PROBLEM TO WORK ON: Reproduce word for word the part of the passage on smart campuses and asset management that begins with the words "2.2 Smart campus" and ends with "and sustainable environments.".

READING TEXT:
────
2.2 Smart campus and asset management
The wide diffusion of digital technologies and IoT networks in the construction industry is enabling the smart building concept to finally come true and consequently that of the smart city (Deng et al., 2021; Shahat et al., 2021; White et al., 2021). It is easier to achieve through BIM-GIS integration and the recent DT advent (Deng et al., 2021), promising to provide consistent cognitive buildings, autonomously reacting to environmental changes toward more resilient, proactive, and sustainable environments.
Recently, several universities borrowed the smart city concept at the campus scale, particularly to improve the still less investigated O&M phase and provide more satisfactory user experience and optimal resources use (De Angelis et al., 2015; Villegas-Ch et al., 2019; Lu Q et al., 2020; Ward et al., 2021). Indeed, university assets could represent a “little city in the city” with both a variety of users (e.g., students, professors, researchers, external people, facility managers, and administrative staff) and services (e.g., lecturers, courses, and seminars) (Abdullah et al., 2019), leading a highly dynamic and variable environment, which represents a complex system to manage (Naticchia et al., 2019). The presence of several heterogeneous users with different aims and schedules provides a high level of unpredictability both in standard scenarios and even more in emergency ones, when panic stresses user behavior (Naticchia et al., 2019). Date (2009) defines AM as the systematic process of maintaining, upgrading, and operating physical assets. University AM is often organized on fragmented and hardly accessible databases, still document-based, resulting in incomplete and asymmetrical information leading to ineffective decisions and use of resources, especially during the O&M phase. Lu Q et al. (2020) explain that this phase covers over 50 years and is complex to manage due to the need for integrated, comprehensive data exchanged by multiple stakeholders. Seghezzi et al. (2021) state that this phase proved to be the most expensive of the whole asset life cycle. Thus, efficient space management according to occupancy flows, considering users’ behavior in addition to the needs for supplies and services have strong impacts on building usability, causing resource waste and an increase in management, operational, and maintenance costs if inadequately managed (Bosch et al., 2014; Lindkvist, 2015; Nical and Wodynski, 2016). Hence, a dynamic and intelligent AMS based on the principles of IM can support decision-making processes and provide a more comfortable environment along with reduced costs (Qiuchen Lu et al., 2019; Lytras and Visvizi, 2021; Moretti et al., 2021; Seghezzi et al., 2021). Nonetheless, the O&M phase still lacks a holistic system to manage information spread in several databases (Qiuchen Lu et al., 2019; Moretti et al., 2021), particularly relevant in smart campuses.
────
COLLECTED MATERIAL:
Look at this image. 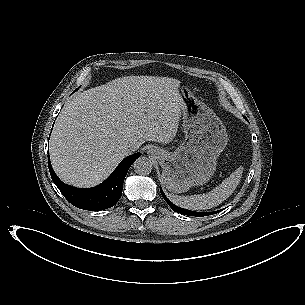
────
IN RESPONSE:
2.2 Smart campus and asset management
The wide diffusion of digital technologies and IoT networks in the construction industry is enabling the smart building concept to finally come true and consequently that of the smart city (Deng et al., 2021; Shahat et al., 2021; White et al., 2021). It is easier to achieve through BIM-GIS integration and the recent DT advent (Deng et al., 2021), promising to provide consistent cognitive buildings, autonomously reacting to environmental changes toward more resilient, proactive, and sustainable environments.